■ **Required work**: In the listing below, find the line holding "of cervical squamous" and the line holding "histopathology image of". Write out those two lines and all lines between, exactly, and nothing more.

START Listed records

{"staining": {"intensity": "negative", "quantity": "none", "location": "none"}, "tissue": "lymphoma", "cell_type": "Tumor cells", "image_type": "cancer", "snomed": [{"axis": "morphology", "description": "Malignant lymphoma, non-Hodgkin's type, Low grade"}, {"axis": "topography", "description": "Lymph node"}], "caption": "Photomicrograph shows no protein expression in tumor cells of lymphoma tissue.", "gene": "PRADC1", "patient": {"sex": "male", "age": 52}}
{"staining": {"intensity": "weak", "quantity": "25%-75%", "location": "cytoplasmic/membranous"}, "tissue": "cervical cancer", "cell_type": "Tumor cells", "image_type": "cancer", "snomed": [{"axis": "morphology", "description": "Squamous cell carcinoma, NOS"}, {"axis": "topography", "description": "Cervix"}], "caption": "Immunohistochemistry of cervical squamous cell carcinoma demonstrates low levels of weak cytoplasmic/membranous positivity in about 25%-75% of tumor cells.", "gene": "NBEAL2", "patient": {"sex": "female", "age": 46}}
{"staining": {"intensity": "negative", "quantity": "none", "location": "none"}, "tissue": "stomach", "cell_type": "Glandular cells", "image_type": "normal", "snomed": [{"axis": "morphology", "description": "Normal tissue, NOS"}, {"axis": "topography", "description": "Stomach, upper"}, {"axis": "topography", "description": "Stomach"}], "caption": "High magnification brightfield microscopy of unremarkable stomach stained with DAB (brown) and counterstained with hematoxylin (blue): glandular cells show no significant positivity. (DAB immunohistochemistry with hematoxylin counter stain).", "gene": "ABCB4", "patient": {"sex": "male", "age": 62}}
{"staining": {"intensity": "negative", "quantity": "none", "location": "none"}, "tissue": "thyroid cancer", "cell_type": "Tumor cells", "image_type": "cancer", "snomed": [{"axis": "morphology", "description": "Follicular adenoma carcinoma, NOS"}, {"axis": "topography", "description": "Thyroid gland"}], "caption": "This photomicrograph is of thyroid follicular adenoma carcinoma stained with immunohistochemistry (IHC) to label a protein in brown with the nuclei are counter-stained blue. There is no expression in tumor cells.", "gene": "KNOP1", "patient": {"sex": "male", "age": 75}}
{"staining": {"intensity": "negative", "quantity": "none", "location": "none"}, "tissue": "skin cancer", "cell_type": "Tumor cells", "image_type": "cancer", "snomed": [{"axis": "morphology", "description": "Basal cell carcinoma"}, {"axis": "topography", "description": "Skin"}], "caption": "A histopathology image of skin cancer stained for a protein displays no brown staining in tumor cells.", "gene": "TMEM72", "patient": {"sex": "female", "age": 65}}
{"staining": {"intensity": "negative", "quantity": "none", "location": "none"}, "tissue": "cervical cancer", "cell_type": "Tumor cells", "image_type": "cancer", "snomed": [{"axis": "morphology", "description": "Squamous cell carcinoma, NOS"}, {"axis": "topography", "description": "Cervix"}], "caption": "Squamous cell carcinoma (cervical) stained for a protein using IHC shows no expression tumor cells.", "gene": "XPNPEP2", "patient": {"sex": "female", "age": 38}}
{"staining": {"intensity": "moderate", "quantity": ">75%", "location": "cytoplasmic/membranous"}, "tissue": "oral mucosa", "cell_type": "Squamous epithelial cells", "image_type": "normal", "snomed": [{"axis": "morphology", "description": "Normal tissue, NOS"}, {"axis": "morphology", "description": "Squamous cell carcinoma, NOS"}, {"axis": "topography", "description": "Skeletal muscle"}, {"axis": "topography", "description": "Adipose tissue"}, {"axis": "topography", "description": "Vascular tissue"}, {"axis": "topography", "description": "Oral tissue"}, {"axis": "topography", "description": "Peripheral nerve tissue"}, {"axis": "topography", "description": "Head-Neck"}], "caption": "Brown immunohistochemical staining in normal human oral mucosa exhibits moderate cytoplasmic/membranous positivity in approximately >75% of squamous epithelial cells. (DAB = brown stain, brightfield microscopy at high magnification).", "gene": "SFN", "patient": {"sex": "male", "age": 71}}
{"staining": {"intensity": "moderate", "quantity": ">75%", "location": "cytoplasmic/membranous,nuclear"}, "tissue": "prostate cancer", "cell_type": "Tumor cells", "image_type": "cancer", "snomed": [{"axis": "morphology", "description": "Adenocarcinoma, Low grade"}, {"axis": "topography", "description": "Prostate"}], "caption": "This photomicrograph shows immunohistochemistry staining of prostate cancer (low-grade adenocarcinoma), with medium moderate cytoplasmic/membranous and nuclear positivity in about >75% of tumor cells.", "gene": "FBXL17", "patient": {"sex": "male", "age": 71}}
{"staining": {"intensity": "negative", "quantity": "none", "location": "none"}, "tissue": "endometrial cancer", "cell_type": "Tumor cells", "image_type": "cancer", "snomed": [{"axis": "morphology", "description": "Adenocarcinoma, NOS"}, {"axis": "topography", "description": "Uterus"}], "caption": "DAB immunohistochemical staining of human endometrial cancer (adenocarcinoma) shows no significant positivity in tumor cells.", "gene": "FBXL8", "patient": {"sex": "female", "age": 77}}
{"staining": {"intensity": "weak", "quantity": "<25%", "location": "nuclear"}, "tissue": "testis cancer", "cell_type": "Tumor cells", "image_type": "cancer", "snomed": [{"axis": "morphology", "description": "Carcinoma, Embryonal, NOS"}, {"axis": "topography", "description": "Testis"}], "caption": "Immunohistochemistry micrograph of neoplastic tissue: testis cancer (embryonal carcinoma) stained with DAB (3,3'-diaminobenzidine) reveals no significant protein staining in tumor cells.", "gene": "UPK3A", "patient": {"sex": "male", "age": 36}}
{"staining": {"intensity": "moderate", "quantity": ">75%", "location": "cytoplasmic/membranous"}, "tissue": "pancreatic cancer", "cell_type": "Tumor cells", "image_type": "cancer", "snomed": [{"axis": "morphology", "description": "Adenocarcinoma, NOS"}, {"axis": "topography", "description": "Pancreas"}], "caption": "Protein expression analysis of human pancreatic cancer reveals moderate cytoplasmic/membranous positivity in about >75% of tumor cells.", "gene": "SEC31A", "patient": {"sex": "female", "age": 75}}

END Listed records

■ **Output below**:
{"staining": {"intensity": "weak", "quantity": "25%-75%", "location": "cytoplasmic/membranous"}, "tissue": "cervical cancer", "cell_type": "Tumor cells", "image_type": "cancer", "snomed": [{"axis": "morphology", "description": "Squamous cell carcinoma, NOS"}, {"axis": "topography", "description": "Cervix"}], "caption": "Immunohistochemistry of cervical squamous cell carcinoma demonstrates low levels of weak cytoplasmic/membranous positivity in about 25%-75% of tumor cells.", "gene": "NBEAL2", "patient": {"sex": "female", "age": 46}}
{"staining": {"intensity": "negative", "quantity": "none", "location": "none"}, "tissue": "stomach", "cell_type": "Glandular cells", "image_type": "normal", "snomed": [{"axis": "morphology", "description": "Normal tissue, NOS"}, {"axis": "topography", "description": "Stomach, upper"}, {"axis": "topography", "description": "Stomach"}], "caption": "High magnification brightfield microscopy of unremarkable stomach stained with DAB (brown) and counterstained with hematoxylin (blue): glandular cells show no significant positivity. (DAB immunohistochemistry with hematoxylin counter stain).", "gene": "ABCB4", "patient": {"sex": "male", "age": 62}}
{"staining": {"intensity": "negative", "quantity": "none", "location": "none"}, "tissue": "thyroid cancer", "cell_type": "Tumor cells", "image_type": "cancer", "snomed": [{"axis": "morphology", "description": "Follicular adenoma carcinoma, NOS"}, {"axis": "topography", "description": "Thyroid gland"}], "caption": "This photomicrograph is of thyroid follicular adenoma carcinoma stained with immunohistochemistry (IHC) to label a protein in brown with the nuclei are counter-stained blue. There is no expression in tumor cells.", "gene": "KNOP1", "patient": {"sex": "male", "age": 75}}
{"staining": {"intensity": "negative", "quantity": "none", "location": "none"}, "tissue": "skin cancer", "cell_type": "Tumor cells", "image_type": "cancer", "snomed": [{"axis": "morphology", "description": "Basal cell carcinoma"}, {"axis": "topography", "description": "Skin"}], "caption": "A histopathology image of skin cancer stained for a protein displays no brown staining in tumor cells.", "gene": "TMEM72", "patient": {"sex": "female", "age": 65}}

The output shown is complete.